Wednesday, January 04, 2006

If There's A Cure For This...

When I was ten or eleven years old my best friend's brother was diagnosed was brain cancer. Soaking in the drastic news, I for some reason took it upon myself to begin an onslaught of question-asking and research regarding the causes, symptoms, and treatments. At this particular juncture in my life, my career interests were focused on the fields of paleontology, space travel, petty mischief and professional skateboarding. Although it would have been ambitious, plans to attend medical school had nothing to do with my cancer-studying motives. As my delving thoughts and education on the matter progressed, so did a new condition. Convinced that I too was suffering from a tumor, all of my mental capacities locked themselves into the textbook symptoms: I gave myself daily headaches, upset stomachs, and occasional bouts of dizziness. I often imagined myself, bald, emaciated and sock-eyed, trembling with my teary-faced parents at my side, in a hospital bed after multiple rounds of chemo treatment. For nearly a year, there was no doubt in my young little mind that a premature and painful death was absolutely imminent. Fortunately, my friend's older brother survived and so did I.

During Middle School, after watching a Nostradamus video in Histroy Class, I began plotting Armageddon survival tactics. I spent hours daydreaming of fallout and radiation sickness, hoping that I could somehow find a way to escape the end of times with my family and close friends intact. I came to accept the fact that despite my best interests, I'd never grow old, never see the sun rise after my freshmen year in College, and quite possibly, never experience, ahhhem, the S word. I began trying my best to live as though I only had about five years to go; which all in all, minus being crippled by terrifying and obsessive thoughts, isn't a bad way to go about your days and nights. Time passed and my Road Warrior Nuclear Winter obsession subsided. 1997 Rolled in and out, and I was still breathing.
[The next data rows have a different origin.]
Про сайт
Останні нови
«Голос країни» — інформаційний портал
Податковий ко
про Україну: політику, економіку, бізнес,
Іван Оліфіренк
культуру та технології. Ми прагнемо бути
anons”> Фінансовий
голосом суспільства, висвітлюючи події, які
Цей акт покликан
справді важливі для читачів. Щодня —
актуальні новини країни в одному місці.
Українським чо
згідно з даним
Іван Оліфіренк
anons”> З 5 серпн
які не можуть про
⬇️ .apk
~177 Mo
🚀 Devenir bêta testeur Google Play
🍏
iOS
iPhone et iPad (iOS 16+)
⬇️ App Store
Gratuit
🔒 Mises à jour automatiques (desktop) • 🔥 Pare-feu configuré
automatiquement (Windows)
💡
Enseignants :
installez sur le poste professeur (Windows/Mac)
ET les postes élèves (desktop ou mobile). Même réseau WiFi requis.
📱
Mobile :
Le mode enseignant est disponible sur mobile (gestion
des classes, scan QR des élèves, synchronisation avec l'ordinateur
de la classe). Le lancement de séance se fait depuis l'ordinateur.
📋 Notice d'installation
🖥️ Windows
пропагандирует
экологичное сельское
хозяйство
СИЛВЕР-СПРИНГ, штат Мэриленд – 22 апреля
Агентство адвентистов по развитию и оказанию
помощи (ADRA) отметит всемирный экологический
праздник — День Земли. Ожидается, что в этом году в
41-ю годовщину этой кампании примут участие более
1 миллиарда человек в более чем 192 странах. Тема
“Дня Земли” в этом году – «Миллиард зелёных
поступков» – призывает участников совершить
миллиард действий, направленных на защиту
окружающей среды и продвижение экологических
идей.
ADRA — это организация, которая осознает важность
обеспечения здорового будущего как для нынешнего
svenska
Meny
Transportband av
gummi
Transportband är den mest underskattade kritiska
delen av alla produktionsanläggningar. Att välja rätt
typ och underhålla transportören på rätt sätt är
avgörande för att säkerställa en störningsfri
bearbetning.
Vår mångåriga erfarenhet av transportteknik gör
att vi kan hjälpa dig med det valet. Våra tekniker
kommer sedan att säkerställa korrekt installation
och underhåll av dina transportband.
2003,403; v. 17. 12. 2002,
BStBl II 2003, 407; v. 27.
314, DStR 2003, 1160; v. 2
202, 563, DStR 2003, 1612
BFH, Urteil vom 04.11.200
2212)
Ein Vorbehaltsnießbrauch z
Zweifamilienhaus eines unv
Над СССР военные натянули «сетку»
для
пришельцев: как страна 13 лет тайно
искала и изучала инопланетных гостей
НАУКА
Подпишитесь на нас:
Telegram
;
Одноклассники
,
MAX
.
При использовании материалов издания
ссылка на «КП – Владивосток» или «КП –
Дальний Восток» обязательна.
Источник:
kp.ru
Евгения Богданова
I've had mutations, leukemia, half of the cancers known to human-kind, bunches of STDs, prank call death-threats that were bound to leave me drive-by-shot-up-bleeding-to-death-in-a-gutter, and a whole bunch of other shit. I dying all of the time. I'm sick all of the time. Right now, throat and lung cancer is where it's at. Minimally, the cough and sinus brutalization is a reality. The half to whole pack a day thing really isn't helping. Technically speaking, my synpases might just need a tuneup. What's the point? Well, most people, at least the thoughtful ones, have their share of baggage. Sometimes, making light of it or simply spouting it all out is the best mechanism of coping available. Oh, and before I forget, earlier this week I found
  • something that's bound to take this particular struggle to a maximal level.
  • 5 Comments:

    Blogger petecroke.com said...

    omfg....use this highly scientific test to determine if you are a hypochondriac. somehow, i bet you score pretty high!!

    1:27 PM  
    Blogger bmoss said...

    "You appear to have some signs of hypochondria, but not to any extreme point. You worry about unusual symptoms a bit more than the average person, and occasionally blow normal aches and pains out of proportion. It may be necessary to keep a close watch on our health and make the effort to stay "in touch" with our own bodies, but it shouldn't be something that causes major anxiety. You may want to keep your hypochondriac tendencies in check so they don't get the best of you."